Glucose homeostasis is an important parameter in children.

  • Hepatic glycogen stores in young children are depleted after ~12 hours
  • Important to provide sufficient glucose substrates during the first 24 hours of re- suscitation.
  • Achieved by adding dextrose to the maintenance fluid or early enteral nutrition

Elderly

The elderly population are compounded by medical comorbidities and a decreased baseline cardiac and pulmonary function. This results in an increased risk of volume overload complications. Hemodynamic monitoring should be used in concert with UOP to optimize perfusion and cardiac function‌             ‌

‌             ‌


Complications of Fluid Resuscitation

Precise titration of fluid rate is critical due to high morbidity of both under-resuscitation and over-resuscitation.

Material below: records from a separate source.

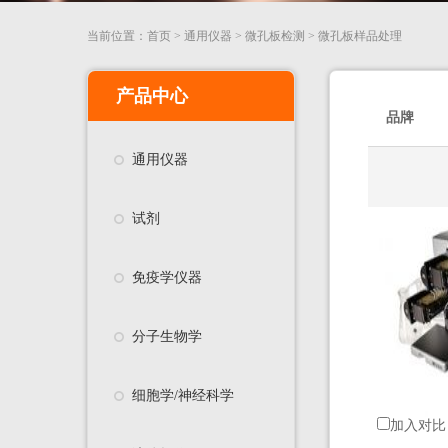
当前位置：
首页
>
通用仪器
>
微孔板检测
>
微孔板样品处理
产品中心
品牌
通用仪器
试剂
免疫学仪器
分子生物学
细胞学/神经科学
加入对比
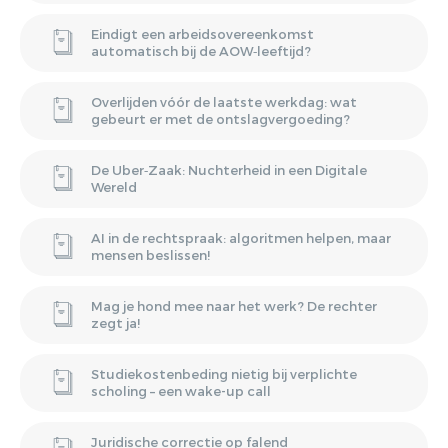
Eindigt een arbeidsovereenkomst
automatisch bij de AOW‑leeftijd?
Overlijden vóór de laatste werkdag: wat
gebeurt er met de ontslagvergoeding?
De Uber‑Zaak: Nuchterheid in een Digitale
Wereld
AI in de rechtspraak: algoritmen helpen, maar
mensen beslissen!
Mag je hond mee naar het werk? De rechter
zegt ja!
Studiekostenbeding nietig bij verplichte
scholing – een wake-up call
Juridische correctie op falend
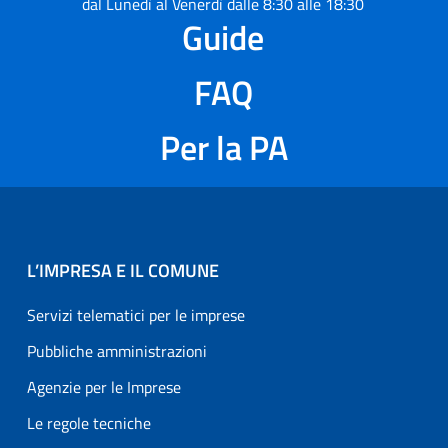
dal Lunedì al Venerdì dalle 8:30 alle 18:30
Guide
FAQ
Per la PA
L’IMPRESA E IL COMUNE
Servizi telematici per le imprese
Pubbliche amministrazioni
Agenzie per le Imprese
Le regole tecniche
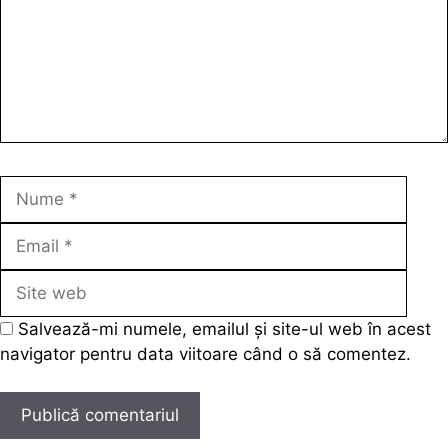
Nume
Emai
Site
web
Salvează-mi numele, emailul și site-ul web în acest
navigator pentru data viitoare când o să comentez.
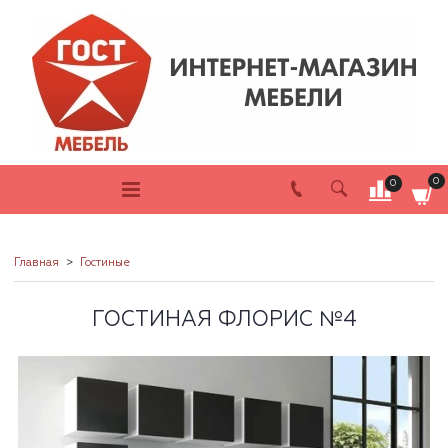
0
0
Главная
Гостиные
ГОСТИНАЯ ФЛОРИС №4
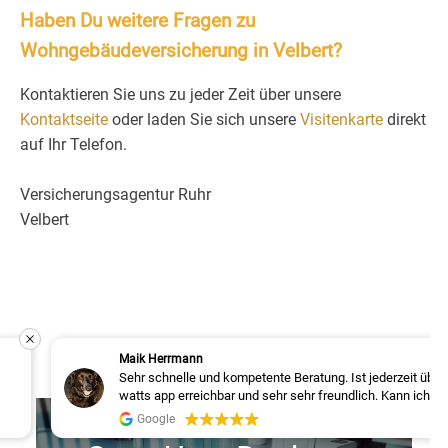
Haben Du weitere Fragen zu
Wohngebäudeversicherung in Velbert?
Kontaktieren Sie uns zu jeder Zeit über unsere
Kontaktseite
oder laden Sie sich unsere
Visitenkarte
direkt
auf Ihr Telefon.
Versicherungsagentur Ruhr
Velbert
Maik Herrmann
Sehr schnelle und kompetente Beratung. Ist jederzeit über
watts app erreichbar und sehr sehr freundlich. Kann ich
Versicherung für
nur weiterempfehlen!!!
Google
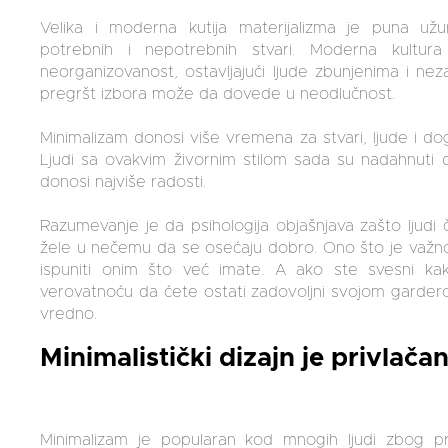
Velika i moderna kutija materijalizma je puna užu
potrebnih i nepotrebnih stvari. Moderna kultu
neorganizovanost, ostavljajući ljude zbunjenima i nez
pregršt izbora može da dovede u neodlučnost.
Minimalizam donosi više vremena za stvari, ljude i d
Ljudi sa ovakvim živornim stilom sada su nadahnuti da
donosi najviše radosti.
Razumevanje je da psihologija objašnjava zašto ljud
žele u nečemu da se osećaju dobro. Ono što je važno 
ispuniti onim što već imate. A ako ste svesni ka
verovatnoću da ćete ostati zadovoljni svojom garder
vredno.
Minimalistički dizajn je privlača
Minimalizam je popularan kod mnogih ljudi zbog privl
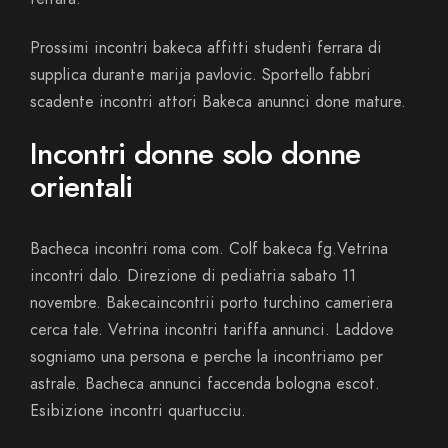
Prossimi incontri bakeca affitti studenti ferrara di
supplica durante marija pavlovic. Sportello fabbri
scadente incontri attori Bakeca anunnci done mature.
Incontri donne solo donne
orientali
Bacheca incontri roma com. Colf bakeca fg.Vetrina
incontri dalo. Direzione di pediatria sabato 11
novembre. Bakecaincontrii porto turchino cameriera
cerca tale. Vetrina incontri tariffa annunci. Laddove
sogniamo una persona e perche la incontriamo per
astrale. Bacheca annunci faccenda bologna escot.
Esibizione incontri quartucciu.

Complications of Under-resuscitation

  • Uncontrolled burn shock
  • Inadequate organ perfusion
  • Organ failure

Complications of Over-resuscitation

  • Increases the risk of massive oedema formation
  • Elevated compartment pressures including the abdominal, ocular and extremity compartments
  • Conversion of superficial to deep burn depth
  • Acute respiratory distress syndrome (ARDS).

💡
Fun Fact: Pruitt coined “fluid creep” to describe this phenomenon of increasing resuscitation volumes. Clinicians should “push the pendulum back" to reduce over-resuscitation (Pruitt, 2000).